Composition of Partially Observable Services Exporting their Behaviour
Giacomo, Giuseppe De (DIS - Sapienza University of Rome) | Masellis, Riccardo De (DIS - Sapienza University of Rome) | Patrizi, Fabio (DIS - Sapienza University of Rome)
In this paper we look at the problem of composing services that export their behavior in terms of a transition system, characterizing the choices of actions given to a client at each point in time. The composition consists of synthesizing an orchestrator that coordinates the available services so as to mimic the desired target service asked by the client. Specifically, in this paper we study the "conformant form" of the problem, where available services are partially controllable and partially observable, and hence, the orchestrator has to make its decisions exploiting the observations made so far only. We give a sound and complete procedure to synthesize the orchestrator in such case, and characterize the computational complexity of the problem. The procedure is based on working with belief (or knowledge) states, a standard technique to tackle conformant planning. Moreover we show that, although in general unavoidable, the powerset construction at the base of the belief state approach can be delegated to the symbolic manipulations of the game-structure model checking tool (TLV), which can be used to efficiently implement the orchestrator synthesis procedure.
Tightened Transitive Closure of Integer Addition Constraints
Revesz, Peter (University of Nebraska-Lincoln)
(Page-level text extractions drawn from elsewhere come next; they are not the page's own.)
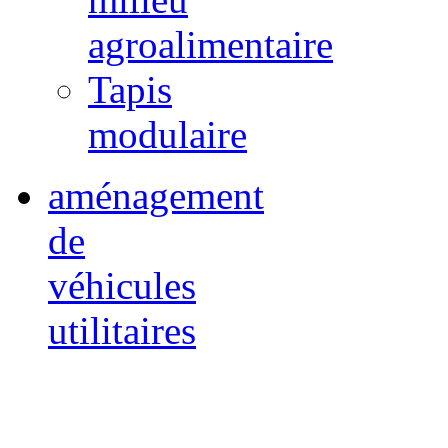
agroalimentaire
Tapis
modulaire
aménagement
de
véhicules
utilitaires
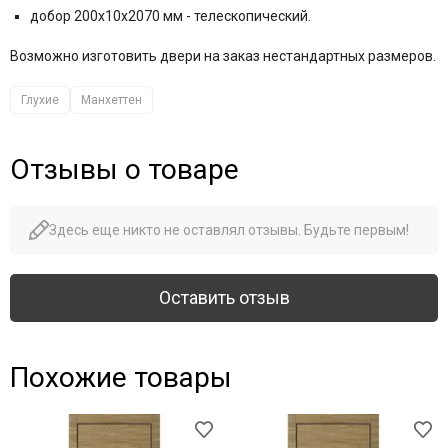
добор 200x10x2070 мм - телескопический.
Возможно изготовить двери на заказ нестандартных размеров.
Глухие
Манхеттен
Отзывы о товаре
Здесь еще никто не оставлял отзывы. Будьте первым!
Оставить отзыв
Похожие товары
We present algorithms for testing the satisfiability and finding the tightened transitive closure of conjunctions of addition constraints of the form ± x ± y ≤ d and bound constraints of the form ± x ≤ d where x and y are integer variables and d is an integer constrant. The running time of these algorithms is a cubic polynomial in the number of input constraints. We also describe an efficient matrix representation of addition and bound constraints. The matrix representation provides a easy, algebraic implementation of the satisfiability and tightened transitive closure algorithms. We also outline the use of these algorithms for the improved implementation of abstract interpretation methods based on the octagonal abstract domain.